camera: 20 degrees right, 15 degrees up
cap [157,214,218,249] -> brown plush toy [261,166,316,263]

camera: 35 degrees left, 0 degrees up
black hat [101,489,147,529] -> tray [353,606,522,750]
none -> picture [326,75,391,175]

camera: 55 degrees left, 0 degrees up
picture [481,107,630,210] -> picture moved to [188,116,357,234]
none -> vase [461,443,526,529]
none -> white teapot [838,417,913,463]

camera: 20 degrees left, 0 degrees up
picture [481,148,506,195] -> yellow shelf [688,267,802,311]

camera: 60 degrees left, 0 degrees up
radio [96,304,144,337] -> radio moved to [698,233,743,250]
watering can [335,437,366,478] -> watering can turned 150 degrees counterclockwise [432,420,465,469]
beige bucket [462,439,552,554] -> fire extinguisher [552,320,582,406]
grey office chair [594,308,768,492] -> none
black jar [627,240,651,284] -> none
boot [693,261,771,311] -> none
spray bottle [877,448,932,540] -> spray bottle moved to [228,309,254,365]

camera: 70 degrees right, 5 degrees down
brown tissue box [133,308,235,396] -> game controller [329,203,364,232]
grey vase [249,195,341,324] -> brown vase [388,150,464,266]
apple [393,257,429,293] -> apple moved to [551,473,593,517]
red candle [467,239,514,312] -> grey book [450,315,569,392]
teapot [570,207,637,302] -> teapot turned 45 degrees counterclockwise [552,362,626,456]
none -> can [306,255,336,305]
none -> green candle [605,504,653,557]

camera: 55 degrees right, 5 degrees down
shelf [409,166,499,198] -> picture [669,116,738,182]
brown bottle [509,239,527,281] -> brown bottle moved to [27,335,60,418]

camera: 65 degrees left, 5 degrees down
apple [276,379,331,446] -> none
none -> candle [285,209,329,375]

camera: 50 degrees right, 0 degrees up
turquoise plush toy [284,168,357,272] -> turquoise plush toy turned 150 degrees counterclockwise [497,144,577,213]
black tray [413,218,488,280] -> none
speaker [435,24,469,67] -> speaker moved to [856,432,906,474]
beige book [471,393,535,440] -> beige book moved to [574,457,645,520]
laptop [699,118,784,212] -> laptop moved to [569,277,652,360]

============================================================

**The task**.
An exact copy of every record above is required.

**Solution**.
camera: 20 degrees right, 15 degrees up
cap [157,214,218,249] -> brown plush toy [261,166,316,263]

camera: 35 degrees left, 0 degrees up
black hat [101,489,147,529] -> tray [353,606,522,750]
none -> picture [326,75,391,175]

camera: 55 degrees left, 0 degrees up
picture [481,107,630,210] -> picture moved to [188,116,357,234]
none -> vase [461,443,526,529]
none -> white teapot [838,417,913,463]

camera: 20 degrees left, 0 degrees up
picture [481,148,506,195] -> yellow shelf [688,267,802,311]

camera: 60 degrees left, 0 degrees up
radio [96,304,144,337] -> radio moved to [698,233,743,250]
watering can [335,437,366,478] -> watering can turned 150 degrees counterclockwise [432,420,465,469]
beige bucket [462,439,552,554] -> fire extinguisher [552,320,582,406]
grey office chair [594,308,768,492] -> none
black jar [627,240,651,284] -> none
boot [693,261,771,311] -> none
spray bottle [877,448,932,540] -> spray bottle moved to [228,309,254,365]

camera: 70 degrees right, 5 degrees down
brown tissue box [133,308,235,396] -> game controller [329,203,364,232]
grey vase [249,195,341,324] -> brown vase [388,150,464,266]
apple [393,257,429,293] -> apple moved to [551,473,593,517]
red candle [467,239,514,312] -> grey book [450,315,569,392]
teapot [570,207,637,302] -> teapot turned 45 degrees counterclockwise [552,362,626,456]
none -> can [306,255,336,305]
none -> green candle [605,504,653,557]

camera: 55 degrees right, 5 degrees down
shelf [409,166,499,198] -> picture [669,116,738,182]
brown bottle [509,239,527,281] -> brown bottle moved to [27,335,60,418]

camera: 65 degrees left, 5 degrees down
apple [276,379,331,446] -> none
none -> candle [285,209,329,375]

camera: 50 degrees right, 0 degrees up
turquoise plush toy [284,168,357,272] -> turquoise plush toy turned 150 degrees counterclockwise [497,144,577,213]
black tray [413,218,488,280] -> none
speaker [435,24,469,67] -> speaker moved to [856,432,906,474]
beige book [471,393,535,440] -> beige book moved to [574,457,645,520]
laptop [699,118,784,212] -> laptop moved to [569,277,652,360]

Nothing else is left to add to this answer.